• Mercados amanhecem mistos após a reunião de política monetária dos EUA no dia de ontem decidir manter a taxa de juros;
  • Porém, o discurso do presidente do Fed, Jerome Powell, mostrou aperto na política monetária mais à frente, o que fez o mercado reagir de forma negativa ontem;
  • Ainda não é claro como será o ciclo de alta de juros por lá, mas o mercado passa a esperar 5 altas ao invés de 4 (consenso anterior);
  • Aqui no Brasil, o IPCA-15 veio acima da expectativa do nosso time de economia.

Mercados globais amanhecem sem direção definida ainda digerindo a reunião de política monetária do Fed (Banco Central americano) que ocorreu ontem. Os futuros sobem nos EUA, mas caem na Zona do Euro.

Mas o que rolou no Fomc afinal? Bom, mais uma vez Jerome Powell, presidente do Fed, juntamente de seus companheiros de comitê, decidiu manter a taxa de juros americana no intervalo entre 0% a 0,25% ao ano, ou seja, os Fed Funds seguem zerados. Além disso, o ritmo atual de compra de títulos de dívida do BC americano também foi mantido.

O famoso “manteu”, como gostamos de brincar no mercado financeiro. Porém, apesar da decisão ser considerada estimulante para a economia, o discurso de Powell foi visto como “hawkish“, mais firme em relação a politicas contracionistas e de controle de inflação, causando queda nos mercados no dia de ontem.

No discurso, ficou claro para o mercado que o objetivo é realizar o ciclo de alta de juros sem prejudicar o mercado de trabalho americano e que o Fed deverá mitigar os riscos de uma persistente e alta inflação. Tentativa de conduzir esse movimento causando o mínimo de impacto aos mercados, mas parafraseando nossos amigos da página no Instagram, Faria Lima Elevator, “não há mercado que resista uma alta de juros nos EUA”.
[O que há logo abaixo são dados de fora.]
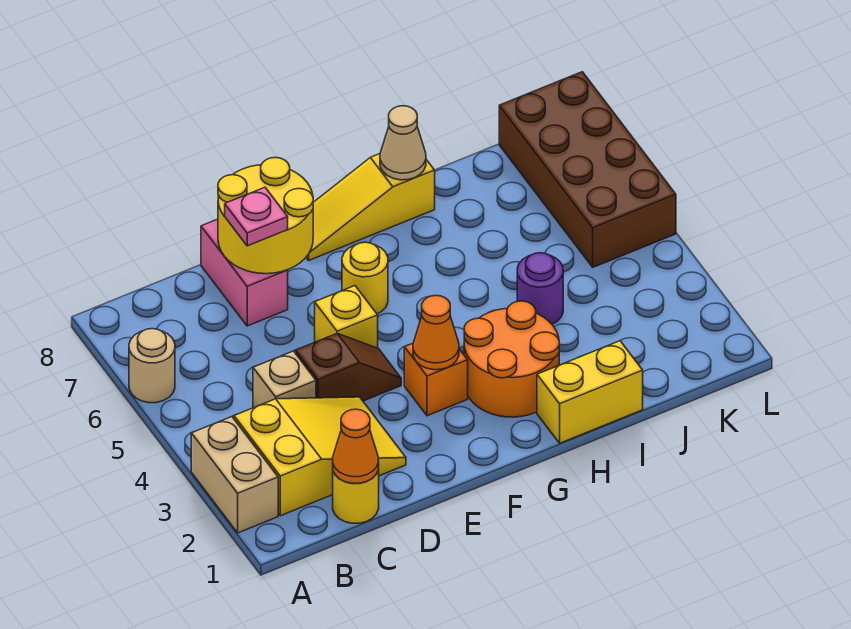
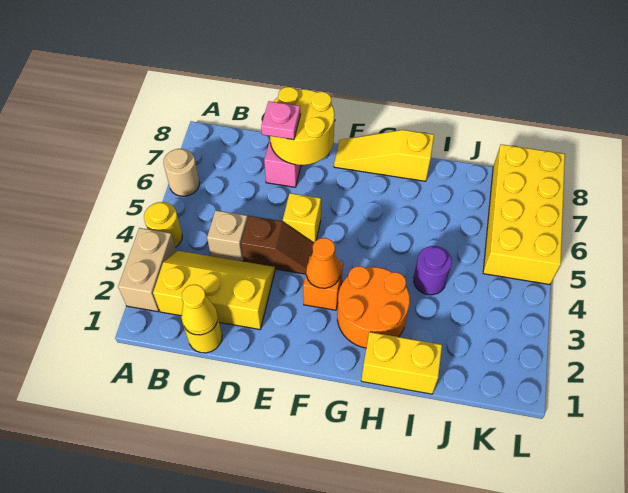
yellow 2x3 slope [234,397,406,516] -> yellow 2x3 slope turned to [153,251,275,329]
orange 1x1 cone [333,409,379,483] -> yellow 1x1 cone [181,285,218,335]
yellow 1x1 round brick [342,242,388,314] -> yellow 1x1 round brick moved to [144,202,182,247]
tan 1x1 cone [380,106,426,180] -> none
brown 2x4 brick [499,72,676,267] -> yellow 2x4 brick [483,144,565,285]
Após tudo isso, o mercado começou a esperar 5 altas na taxa de juros nos EUA, e não mais 4 como era anteriormente. Powell não forneceu pistas adicionais sobre a trajetória de aperto da política monetária, tanto em termos de “timing” quanto de ritmo de elevação dos juros.

Por fim, o Fed reafirmou os planos de encerrar em março o processo de tapering (diminuição das compras de títulos relacionadas à pandemia), mas sugeriu que a redução do seu balanço patrimonial não deve ter início antes de junho, já que discussões sobre este tópico serão realizadas “nas próximas reuniões”. Vamos monitorar esses próximos passos.

Aqui no Brasil, o IPCA-15 (prévia mensal da inflação ao consumidor) apresentou alta de 0,58% entre dezembro e janeiro, resultado muito acima da estimativa do nosso time de economia e da mediana das previsões de mercado. No acumulado em 12 meses, o índice exibiu aumento de 10,2%.

A inflação brasileira segue bastante pressionada, quadro que não deverá ser alterado no 1º trimestre deste ano. A partir do 2º trimestre, por sua vez, antevemos um processo de desinflação gradual na economia doméstica. Projetamos elevação de 5,2% para o IPCA de 2022, após o salto de 10,1% registrado em 2021.

Nas Horas Vagas

Hoje vou utilizar esse espaço para um conselho de um “ex-analista de fundos”. Com o aumento da taxa Selic aqui no Brasil, muitos investidores estão migrando parte de seus investimentos da renda variável e de multimercados para a boa e velha renda fixa.

Sem juízo de valor, mas isso vem promovendo resgates nessas categorias de fundos. Quando isso acontece, um espaço é aberto para que eles venham ao mercado para captar recursos, aliás, muitos destes nomes estavam fechados e sem previsão de reabertura.

O lendário fundo de ações brasileiras, Dynamo Cougar, e o fundo multimercado Verde de Luís Stuhlberger, já anunciaram suas reaberturas. Outros fundos excelentes como esses devem seguir o movimento em breve.

Para todos que possuem horizontes mais longos de investimento, será uma janela interessante de oportunidades nesse sentido. Vale a pena ficar de olho nessas oportunidades!